He started a little over a week ago, and it's a one of those jobs that you can characterize as a really great opportunity. He is really excited about it, and I'm really excited about it. Even our houseplants are excited about it.
Gift from Mikhail's new boss, a money tree -- a houseplant we're really going to try not to kill!
And now, it's time for me to figure out how to to arrange all the pieces - Elan's preschool, childcare for Emry, napping schedules and household schedules, bedtime routines and get-out-the-door routines, and all the millions of little tasks that make up the days of mamas the world round, so that Mikhail can be working his new job, which will involve a lot of travel, and so that I can continue to work part-time.

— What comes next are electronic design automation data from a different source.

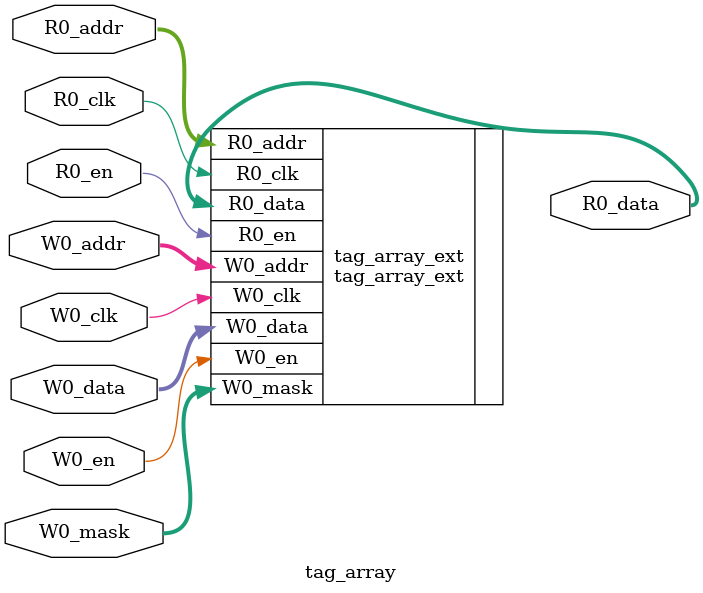
<source format=sv>
`ifndef RANDOMIZE
  `ifdef RANDOMIZE_MEM_INIT
    `define RANDOMIZE
  `endif // RANDOMIZE_MEM_INIT
`endif // not def RANDOMIZE
`ifndef RANDOMIZE
  `ifdef RANDOMIZE_REG_INIT
    `define RANDOMIZE
  `endif // RANDOMIZE_REG_INIT
`endif // not def RANDOMIZE

`ifndef RANDOM
  `define RANDOM $random
`endif // not def RANDOM

// Users can define INIT_RANDOM as general code that gets injected into the
// initializer block for modules with registers.
`ifndef INIT_RANDOM
  `define INIT_RANDOM
`endif // not def INIT_RANDOM

// If using random initialization, you can also define RANDOMIZE_DELAY to
// customize the delay used, otherwise 0.002 is used.
`ifndef RANDOMIZE_DELAY
  `define RANDOMIZE_DELAY 0.002
`endif // not def RANDOMIZE_DELAY

// Define INIT_RANDOM_PROLOG_ for use in our modules below.
`ifndef INIT_RANDOM_PROLOG_
  `ifdef RANDOMIZE
    `ifdef VERILATOR
      `define INIT_RANDOM_PROLOG_ `INIT_RANDOM
    `else  // VERILATOR
      `define INIT_RANDOM_PROLOG_ `INIT_RANDOM #`RANDOMIZE_DELAY begin end
    `endif // VERILATOR
  `else  // RANDOMIZE
    `define INIT_RANDOM_PROLOG_
  `endif // RANDOMIZE
`endif // not def INIT_RANDOM_PROLOG_

// Include register initializers in init blocks unless synthesis is set
`ifndef SYNTHESIS
  `ifndef ENABLE_INITIAL_REG_
    `define ENABLE_INITIAL_REG_
  `endif // not def ENABLE_INITIAL_REG_
`endif // not def SYNTHESIS

// Include rmemory initializers in init blocks unless synthesis is set
`ifndef SYNTHESIS
  `ifndef ENABLE_INITIAL_MEM_
    `define ENABLE_INITIAL_MEM_
  `endif // not def ENABLE_INITIAL_MEM_
`endif // not def SYNTHESIS

// Standard header to adapt well known macros for prints and assertions.

// Users can define 'PRINTF_COND' to add an extra gate to prints.
`ifndef PRINTF_COND_
  `ifdef PRINTF_COND
    `define PRINTF_COND_ (`PRINTF_COND)
  `else  // PRINTF_COND
    `define PRINTF_COND_ 1
  `endif // PRINTF_COND
`endif // not def PRINTF_COND_

// Users can define 'ASSERT_VERBOSE_COND' to add an extra gate to assert error printing.
`ifndef ASSERT_VERBOSE_COND_
  `ifdef ASSERT_VERBOSE_COND
    `define ASSERT_VERBOSE_COND_ (`ASSERT_VERBOSE_COND)
  `else  // ASSERT_VERBOSE_COND
    `define ASSERT_VERBOSE_COND_ 1
  `endif // ASSERT_VERBOSE_COND
`endif // not def ASSERT_VERBOSE_COND_

// Users can define 'STOP_COND' to add an extra gate to stop conditions.
`ifndef STOP_COND_
  `ifdef STOP_COND
    `define STOP_COND_ (`STOP_COND)
  `else  // STOP_COND
    `define STOP_COND_ 1
  `endif // STOP_COND
`endif // not def STOP_COND_

module tag_array(	// @[generators/rocket-chip/src/main/scala/rocket/HellaCache.scala:333:30]
  input  [5:0]   R0_addr,
  input          R0_en,
                 R0_clk,
  output [175:0] R0_data,
  input  [5:0]   W0_addr,
  input          W0_en,
                 W0_clk,
  input  [175:0] W0_data,
  input  [7:0]   W0_mask
);

  tag_array_ext tag_array_ext (	// @[generators/rocket-chip/src/main/scala/rocket/HellaCache.scala:333:30]
    .R0_addr (R0_addr),
    .R0_en   (R0_en),
    .R0_clk  (R0_clk),
    .R0_data (R0_data),
    .W0_addr (W0_addr),
    .W0_en   (W0_en),
    .W0_clk  (W0_clk),
    .W0_data (W0_data),
    .W0_mask (W0_mask)
  );
endmodule


</source>
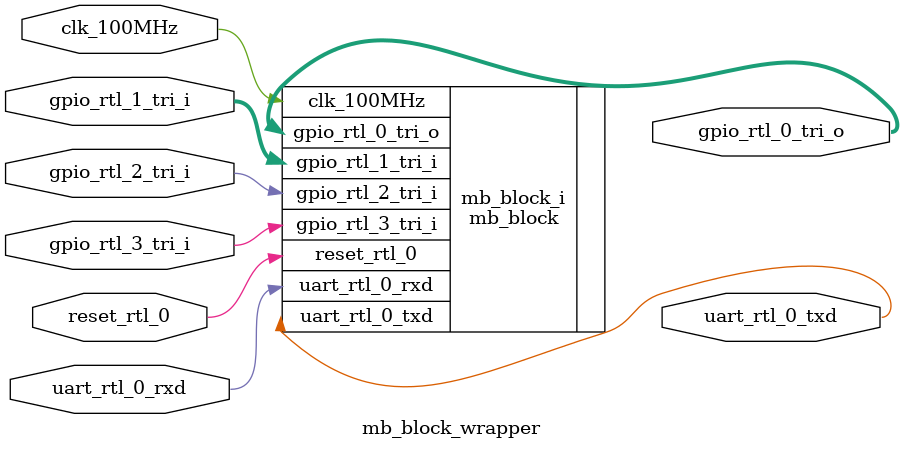
<source format=v>
`timescale 1 ps / 1 ps

module mb_block_wrapper
   (clk_100MHz,
    gpio_rtl_0_tri_o,
    gpio_rtl_1_tri_i,
    gpio_rtl_2_tri_i,
    gpio_rtl_3_tri_i,
    reset_rtl_0,
    uart_rtl_0_rxd,
    uart_rtl_0_txd);
  input clk_100MHz;
  output [15:0]gpio_rtl_0_tri_o;
  input [15:0]gpio_rtl_1_tri_i;
  input [0:0]gpio_rtl_2_tri_i;
  input [0:0]gpio_rtl_3_tri_i;
  input reset_rtl_0;
  input uart_rtl_0_rxd;
  output uart_rtl_0_txd;

  wire clk_100MHz;
  wire [15:0]gpio_rtl_0_tri_o;
  wire [15:0]gpio_rtl_1_tri_i;
  wire [0:0]gpio_rtl_2_tri_i;
  wire [0:0]gpio_rtl_3_tri_i;
  wire reset_rtl_0;
  wire uart_rtl_0_rxd;
  wire uart_rtl_0_txd;

  mb_block mb_block_i
       (.clk_100MHz(clk_100MHz),
        .gpio_rtl_0_tri_o(gpio_rtl_0_tri_o),
        .gpio_rtl_1_tri_i(gpio_rtl_1_tri_i),
        .gpio_rtl_2_tri_i(gpio_rtl_2_tri_i),
        .gpio_rtl_3_tri_i(gpio_rtl_3_tri_i),
        .reset_rtl_0(reset_rtl_0),
        .uart_rtl_0_rxd(uart_rtl_0_rxd),
        .uart_rtl_0_txd(uart_rtl_0_txd));
endmodule

</source>
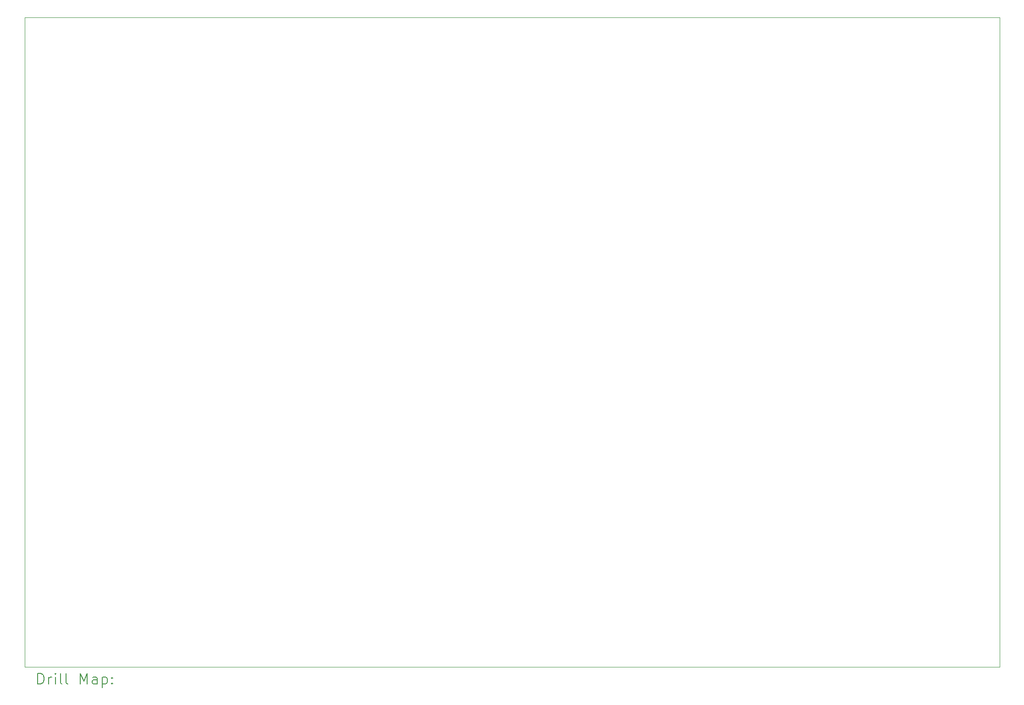
<source format=gbr>
%TF.GenerationSoftware,KiCad,Pcbnew,7.0.1*%
%TF.CreationDate,2023-04-21T00:09:46+02:00*%
%TF.ProjectId,SimpleLattice,53696d70-6c65-44c6-9174-746963652e6b,rev?*%
%TF.SameCoordinates,Original*%
%TF.FileFunction,Drillmap*%
%TF.FilePolarity,Positive*%
%FSLAX45Y45*%
G04 Gerber Fmt 4.5, Leading zero omitted, Abs format (unit mm)*
G04 Created by KiCad (PCBNEW 7.0.1) date 2023-04-21 00:09:46*
%MOMM*%
%LPD*%
G01*
G04 APERTURE LIST*
%ADD10C,0.100000*%
%ADD11C,0.200000*%
G04 APERTURE END LIST*
D10*
X4000000Y-3000000D02*
X22000000Y-3000000D01*
X22000000Y-15000000D01*
X4000000Y-15000000D01*
X4000000Y-3000000D01*
D11*
X4242619Y-15317524D02*
X4242619Y-15117524D01*
X4242619Y-15117524D02*
X4290238Y-15117524D01*
X4290238Y-15117524D02*
X4318810Y-15127048D01*
X4318810Y-15127048D02*
X4337857Y-15146095D01*
X4337857Y-15146095D02*
X4347381Y-15165143D01*
X4347381Y-15165143D02*
X4356905Y-15203238D01*
X4356905Y-15203238D02*
X4356905Y-15231809D01*
X4356905Y-15231809D02*
X4347381Y-15269905D01*
X4347381Y-15269905D02*
X4337857Y-15288952D01*
X4337857Y-15288952D02*
X4318810Y-15308000D01*
X4318810Y-15308000D02*
X4290238Y-15317524D01*
X4290238Y-15317524D02*
X4242619Y-15317524D01*
X4442619Y-15317524D02*
X4442619Y-15184190D01*
X4442619Y-15222286D02*
X4452143Y-15203238D01*
X4452143Y-15203238D02*
X4461667Y-15193714D01*
X4461667Y-15193714D02*
X4480714Y-15184190D01*
X4480714Y-15184190D02*
X4499762Y-15184190D01*
X4566429Y-15317524D02*
X4566429Y-15184190D01*
X4566429Y-15117524D02*
X4556905Y-15127048D01*
X4556905Y-15127048D02*
X4566429Y-15136571D01*
X4566429Y-15136571D02*
X4575952Y-15127048D01*
X4575952Y-15127048D02*
X4566429Y-15117524D01*
X4566429Y-15117524D02*
X4566429Y-15136571D01*
X4690238Y-15317524D02*
X4671190Y-15308000D01*
X4671190Y-15308000D02*
X4661667Y-15288952D01*
X4661667Y-15288952D02*
X4661667Y-15117524D01*
X4795000Y-15317524D02*
X4775952Y-15308000D01*
X4775952Y-15308000D02*
X4766429Y-15288952D01*
X4766429Y-15288952D02*
X4766429Y-15117524D01*
X5023571Y-15317524D02*
X5023571Y-15117524D01*
X5023571Y-15117524D02*
X5090238Y-15260381D01*
X5090238Y-15260381D02*
X5156905Y-15117524D01*
X5156905Y-15117524D02*
X5156905Y-15317524D01*
X5337857Y-15317524D02*
X5337857Y-15212762D01*
X5337857Y-15212762D02*
X5328333Y-15193714D01*
X5328333Y-15193714D02*
X5309286Y-15184190D01*
X5309286Y-15184190D02*
X5271190Y-15184190D01*
X5271190Y-15184190D02*
X5252143Y-15193714D01*
X5337857Y-15308000D02*
X5318810Y-15317524D01*
X5318810Y-15317524D02*
X5271190Y-15317524D01*
X5271190Y-15317524D02*
X5252143Y-15308000D01*
X5252143Y-15308000D02*
X5242619Y-15288952D01*
X5242619Y-15288952D02*
X5242619Y-15269905D01*
X5242619Y-15269905D02*
X5252143Y-15250857D01*
X5252143Y-15250857D02*
X5271190Y-15241333D01*
X5271190Y-15241333D02*
X5318810Y-15241333D01*
X5318810Y-15241333D02*
X5337857Y-15231809D01*
X5433095Y-15184190D02*
X5433095Y-15384190D01*
X5433095Y-15193714D02*
X5452143Y-15184190D01*
X5452143Y-15184190D02*
X5490238Y-15184190D01*
X5490238Y-15184190D02*
X5509286Y-15193714D01*
X5509286Y-15193714D02*
X5518810Y-15203238D01*
X5518810Y-15203238D02*
X5528333Y-15222286D01*
X5528333Y-15222286D02*
X5528333Y-15279428D01*
X5528333Y-15279428D02*
X5518810Y-15298476D01*
X5518810Y-15298476D02*
X5509286Y-15308000D01*
X5509286Y-15308000D02*
X5490238Y-15317524D01*
X5490238Y-15317524D02*
X5452143Y-15317524D01*
X5452143Y-15317524D02*
X5433095Y-15308000D01*
X5614048Y-15298476D02*
X5623571Y-15308000D01*
X5623571Y-15308000D02*
X5614048Y-15317524D01*
X5614048Y-15317524D02*
X5604524Y-15308000D01*
X5604524Y-15308000D02*
X5614048Y-15298476D01*
X5614048Y-15298476D02*
X5614048Y-15317524D01*
X5614048Y-15193714D02*
X5623571Y-15203238D01*
X5623571Y-15203238D02*
X5614048Y-15212762D01*
X5614048Y-15212762D02*
X5604524Y-15203238D01*
X5604524Y-15203238D02*
X5614048Y-15193714D01*
X5614048Y-15193714D02*
X5614048Y-15212762D01*
M02*

</source>
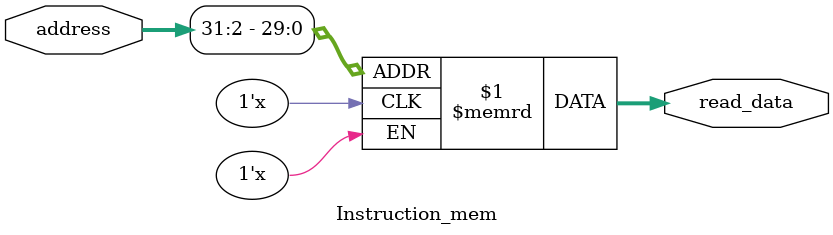
<source format=v>
`timescale 1ns / 1ps
module Instruction_mem(address,read_data);
	input [31:0] address;
	output [31:0] read_data;
	
	reg [31:0] RAM [1023:0];

	assign read_data = RAM[address[31:2]];

endmodule

</source>
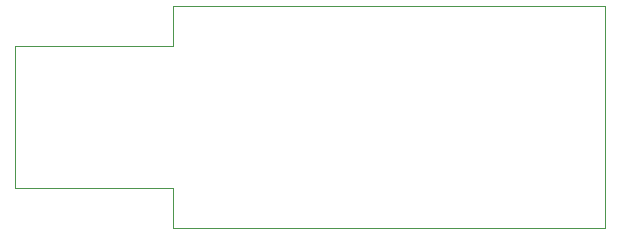
<source format=gbr>
G04 (created by PCBNEW (2013-07-14 BZR 4242)-stable) date Sun 28 Jul 2013 01:40:19 AM CEST*
%MOIN*%
G04 Gerber Fmt 3.4, Leading zero omitted, Abs format*
%FSLAX34Y34*%
G01*
G70*
G90*
G04 APERTURE LIST*
%ADD10C,0.005906*%
%ADD11C,0.003900*%
G04 APERTURE END LIST*
G54D10*
G54D11*
X29700Y-16300D02*
X29700Y-23700D01*
X29700Y-23700D02*
X15300Y-23700D01*
X15300Y-17630D02*
X15300Y-16300D01*
X15300Y-22374D02*
X15300Y-23700D01*
X29700Y-23700D02*
X15300Y-23700D01*
X29700Y-16300D02*
X29700Y-23700D01*
X15300Y-16300D02*
X29700Y-16300D01*
X10039Y-17630D02*
X15300Y-17630D01*
X10039Y-22374D02*
X15300Y-22374D01*
X10039Y-17630D02*
X10039Y-22374D01*
M02*

</source>
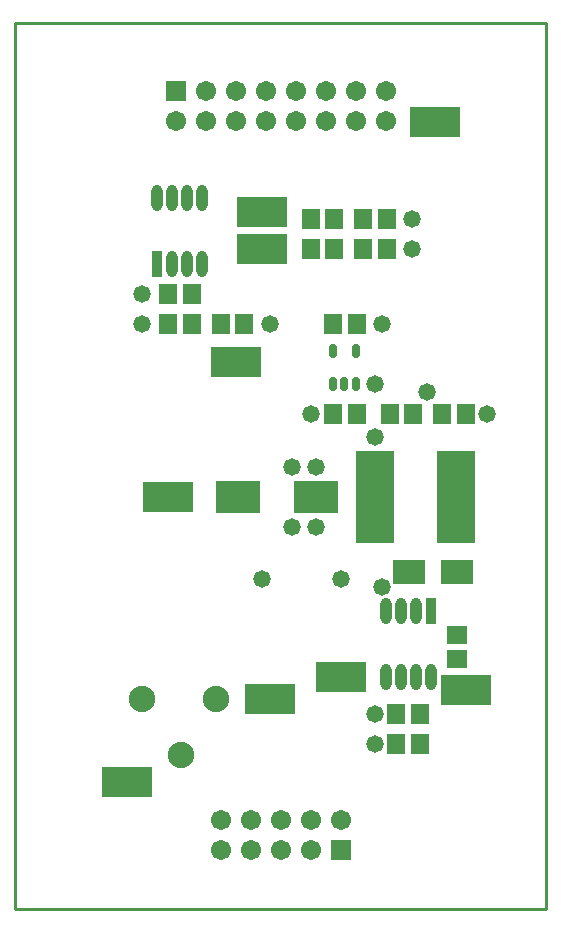
<source format=gts>
G04*
G04 #@! TF.GenerationSoftware,Altium Limited,Altium Designer,18.1.6 (161)*
G04*
G04 Layer_Color=8388736*
%FSLAX24Y24*%
%MOIN*%
G70*
G01*
G75*
%ADD10C,0.0100*%
%ADD15R,0.1480X0.1080*%
%ADD16R,0.1280X0.3080*%
%ADD17R,0.1654X0.1024*%
%ADD18O,0.0280X0.0480*%
%ADD19R,0.0631X0.0671*%
%ADD20R,0.0380X0.0880*%
%ADD21O,0.0380X0.0880*%
%ADD22R,0.0671X0.0631*%
%ADD23R,0.1080X0.0830*%
%ADD24R,0.0671X0.0671*%
%ADD25C,0.0671*%
%ADD26C,0.0880*%
%ADD27C,0.0580*%
D10*
X0Y0D02*
X17717D01*
Y29528D01*
X0D02*
X17717D01*
X0Y0D02*
Y29528D01*
D15*
X10050Y13750D02*
D03*
X7450D02*
D03*
D16*
X14708D02*
D03*
X12008D02*
D03*
D17*
X8500Y7000D02*
D03*
X3750Y4250D02*
D03*
X10858Y7750D02*
D03*
X14000Y26250D02*
D03*
X15037Y7323D02*
D03*
X5106Y13750D02*
D03*
X7358Y18250D02*
D03*
X8250Y22000D02*
D03*
Y23250D02*
D03*
D18*
X10608Y17500D02*
D03*
X10983D02*
D03*
X11358D02*
D03*
X10608Y18600D02*
D03*
X11358D02*
D03*
D19*
X9856Y23000D02*
D03*
X10644D02*
D03*
X9856Y22000D02*
D03*
X10644D02*
D03*
X13287Y16500D02*
D03*
X12500D02*
D03*
X15037D02*
D03*
X14250D02*
D03*
X5894Y19500D02*
D03*
X5106D02*
D03*
X7644D02*
D03*
X6856D02*
D03*
X11606Y22000D02*
D03*
X12394D02*
D03*
X11606Y23000D02*
D03*
X12394D02*
D03*
X11394Y16500D02*
D03*
X10606D02*
D03*
X13502Y6500D02*
D03*
X12715D02*
D03*
X13502Y5500D02*
D03*
X12715D02*
D03*
X10606Y19500D02*
D03*
X11394D02*
D03*
X5106Y20500D02*
D03*
X5894D02*
D03*
D20*
X13858Y9950D02*
D03*
X4750Y21500D02*
D03*
D21*
X13358Y9950D02*
D03*
X12858D02*
D03*
X12358D02*
D03*
X13858Y7750D02*
D03*
X13358D02*
D03*
X12858D02*
D03*
X12358D02*
D03*
X5250Y21500D02*
D03*
X5750D02*
D03*
X6250D02*
D03*
X4750Y23700D02*
D03*
X5250D02*
D03*
X5750D02*
D03*
X6250D02*
D03*
D22*
X14750Y8356D02*
D03*
Y9144D02*
D03*
D23*
Y11250D02*
D03*
X13150D02*
D03*
D24*
X5358Y27272D02*
D03*
X10858Y1969D02*
D03*
D25*
X5358Y26272D02*
D03*
X6358Y27272D02*
D03*
Y26272D02*
D03*
X7358Y27272D02*
D03*
Y26272D02*
D03*
X8358Y27272D02*
D03*
Y26272D02*
D03*
X9358Y27272D02*
D03*
Y26272D02*
D03*
X10358Y27272D02*
D03*
Y26272D02*
D03*
X11358Y27272D02*
D03*
Y26272D02*
D03*
X12358Y27272D02*
D03*
Y26272D02*
D03*
X10858Y2968D02*
D03*
X9858Y1969D02*
D03*
Y2968D02*
D03*
X8858Y1969D02*
D03*
Y2968D02*
D03*
X7858Y1969D02*
D03*
Y2968D02*
D03*
X6858Y1969D02*
D03*
Y2968D02*
D03*
D26*
X5530Y5130D02*
D03*
X4250Y7000D02*
D03*
X6711D02*
D03*
D27*
X12250Y10750D02*
D03*
X13750Y17250D02*
D03*
X8500Y19500D02*
D03*
X12250D02*
D03*
X13250Y23000D02*
D03*
Y22000D02*
D03*
X12000Y17500D02*
D03*
X8250Y11000D02*
D03*
X10858D02*
D03*
X12000Y15750D02*
D03*
X4250Y20500D02*
D03*
Y19500D02*
D03*
X15750Y16500D02*
D03*
X9250Y12750D02*
D03*
X10050D02*
D03*
X9250Y14750D02*
D03*
X10050D02*
D03*
X9858Y16500D02*
D03*
X12000Y6500D02*
D03*
X12008Y5500D02*
D03*
M02*

</source>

I've currently got two different grantwriting clients, which complicates things, deadlines and schedules (more schedules!) that I committed to before Mikhail got this job. I'm smack dab in the middle of the process of finding a new babysitter, training a new babysitter, and getting the confidence in a new babysitter so that I can leave my baby with her and leave my big boy with her and do my work and not be thinking and worrying constantly about my baby and my big boy.
And in that middle of that process, I took off to New Jersey for my grandfather's funeral and started thinking about time - how people grow older and die, how my baby won't stay a baby, how he's already grown so much and my big boy can be so amazing one minute, so excited and brave to touch a snake and thrilled about it, and then, the next moment can call me "stupid" and stick his tongue out at me and then scream and carry on and kick when I discipline him for it, and someday in the not-too-distant future my baby will be able to do these things. About how we're all growing older all the time, and how I hope I live to be 101 or even close to that happy and in good health, but how I can't really bear to think about my children growing up, how even imagining Elan at 8 makes my heart hurt just a little, not to mention the thoughts of my parents growing older, me and Mikhail and our siblings and all our friends, everyone growing older.
And thinking these kinds of big thoughts is not good for the nitty-gritty process of arranging your life, which requires focus and discipline and the ability to stop eating the deli when you're sitting shiva for a few days and then when you come home to start exercising again and find the energy to unpack your suitcase, and repack it again, and go camping, and show your big boy the king snake that has just swum across the river and been picked up by a man, and hold him close so he can touch it.
And then discipline him when you get home and he calls you stupid and sticks his tongue out at you.
Except, in an ideal world, I wouldn't have gotten quite so angry about this.
In an ideal world.
But this is not an ideal world. Outside the Starbucks, on the sidewalk, two men face off over some stupid insult, the rhetoric and the hand gestures flying, while a man with a baby in his arms looks on. The baby reminds me of Emry, which makes me want to be with him, even though when Mikhail came home, I was stressed, so stressed, needing to get out of the house and exercise and get to work. Feeling the stress constricting my breathing, thinking how am I going to do all this? How on earth am I going to do all this?
But the gym was closed, so instead I'm at Starbucks drinking a chocolate smoothie, which is definitely not the same as exercising. I don't know how I'm going to do all this, don't know how I'm going to arrange the pieces. I guess I never do know, until I do. And all there is to do is to remind myself to keep breathing and start.